### Work instruction A
According to the squash growing text, how often should squash be fertilized during their growing season?
### Work instruction B
Update the squash growing text from "Growing Squash is" to "you pick them." by replacing "zucchini" with "courgette".

** Opening Reading text block **

Squash Growing – Do So At Your Own Risk They may over run your garden. You may have so many fruits that you can’t give them to your neighbors as fast as your vines can produce them.
Squash require a moist soil and should be fertilized about every 2 weeks during their growing season with a 1/4 cup NPK 5-10-5 or 10-15-10 fertilizer.
Growing Squash is not for the timid! Whether it be delicious green zucchini, yellow straight or goose neck squash or one of the many hard skin winter type squash, they are all vigorous vine plants. Given ample water and fertilizer they can soon cover everything in sight. One healthy vine may cover 60-75 or more square feet of your garden.
Summer squash do not keep well and should be eaten fresh from your garden. They are best harvested in early morning hours. Leave a inch of so of the stem attached to your squash. This will help keep them fresh longer if your don’t prepare them the same day you pick them.

** Closing Reading text block **
** Opening Data provided block **

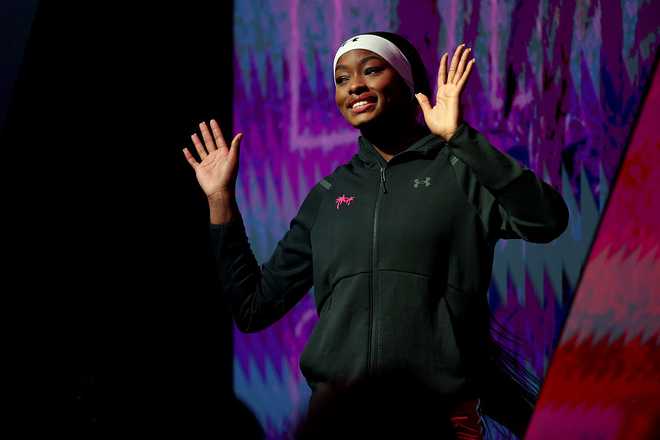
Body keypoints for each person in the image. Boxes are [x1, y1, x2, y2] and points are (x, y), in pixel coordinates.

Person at [182, 31, 569, 439]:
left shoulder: (459, 170)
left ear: (406, 83)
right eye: (342, 78)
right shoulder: (328, 195)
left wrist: (460, 139)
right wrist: (221, 199)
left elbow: (546, 220)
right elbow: (253, 306)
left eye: (371, 70)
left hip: (435, 421)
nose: (355, 86)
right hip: (342, 422)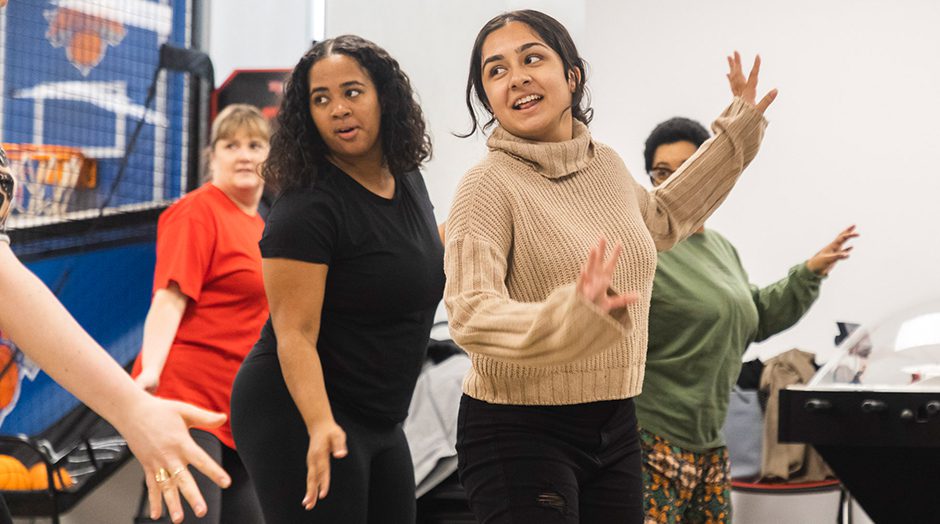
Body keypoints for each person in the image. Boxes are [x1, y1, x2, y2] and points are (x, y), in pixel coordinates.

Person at [444, 10, 776, 524]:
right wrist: (565, 317)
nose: (517, 77)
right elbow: (469, 311)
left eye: (532, 58)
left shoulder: (608, 166)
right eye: (496, 70)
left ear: (572, 76)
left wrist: (736, 135)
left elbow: (663, 218)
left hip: (617, 420)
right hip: (518, 429)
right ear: (487, 97)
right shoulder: (486, 186)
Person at [230, 35, 445, 524]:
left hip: (379, 416)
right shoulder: (307, 207)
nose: (338, 110)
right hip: (298, 409)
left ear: (383, 97)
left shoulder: (405, 175)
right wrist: (320, 423)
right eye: (320, 99)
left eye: (352, 92)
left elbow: (415, 255)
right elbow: (294, 335)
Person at [637, 116, 856, 524]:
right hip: (651, 442)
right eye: (662, 173)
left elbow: (754, 315)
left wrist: (808, 272)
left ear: (712, 176)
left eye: (687, 170)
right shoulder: (641, 244)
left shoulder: (720, 248)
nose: (674, 184)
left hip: (710, 448)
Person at [0, 144, 230, 524]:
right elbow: (168, 301)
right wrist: (145, 385)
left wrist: (134, 409)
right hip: (193, 386)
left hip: (223, 404)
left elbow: (9, 285)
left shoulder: (255, 224)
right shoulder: (196, 213)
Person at [130, 104, 270, 523]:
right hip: (185, 400)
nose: (244, 155)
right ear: (212, 157)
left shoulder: (265, 224)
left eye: (255, 144)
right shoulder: (198, 211)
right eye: (230, 145)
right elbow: (169, 299)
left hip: (236, 409)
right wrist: (150, 373)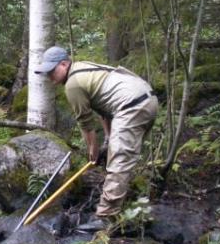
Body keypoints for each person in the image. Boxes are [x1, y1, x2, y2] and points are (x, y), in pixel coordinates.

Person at [35, 46, 158, 219]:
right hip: (146, 99)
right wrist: (107, 139)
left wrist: (92, 150)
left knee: (119, 161)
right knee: (120, 157)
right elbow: (104, 108)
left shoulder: (73, 84)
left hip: (132, 105)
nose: (49, 76)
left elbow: (86, 123)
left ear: (64, 64)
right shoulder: (82, 68)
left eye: (51, 70)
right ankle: (126, 201)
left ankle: (105, 216)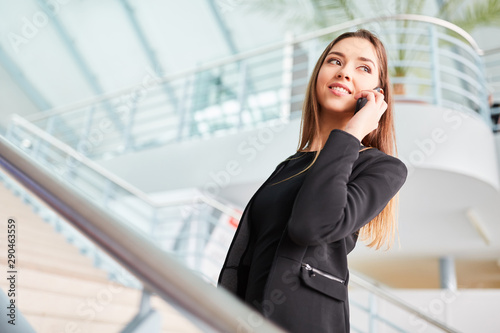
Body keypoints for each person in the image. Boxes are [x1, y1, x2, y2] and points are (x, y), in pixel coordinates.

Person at [218, 29, 408, 333]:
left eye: (363, 68)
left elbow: (311, 226)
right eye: (335, 61)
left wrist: (351, 133)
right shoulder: (290, 165)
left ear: (378, 95)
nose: (344, 72)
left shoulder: (383, 168)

** Closing Data provided block **

### Task response A
About every 2 weeks.

### Task response B
Growing Squash is not for the timid! Whether it be delicious green courgette, yellow straight or goose neck squash or one of the many hard skin winter type squash, they are all vigorous vine plants. Given ample water and fertilizer they can soon cover everything in sight. One healthy vine may cover 60-75 or more square feet of your garden.
Summer squash do not keep well and should be eaten fresh from your garden. They are best harvested in early morning hours. Leave a inch of so of the stem attached to your squash. This will help keep them fresh longer if your don’t prepare them the same day you pick them.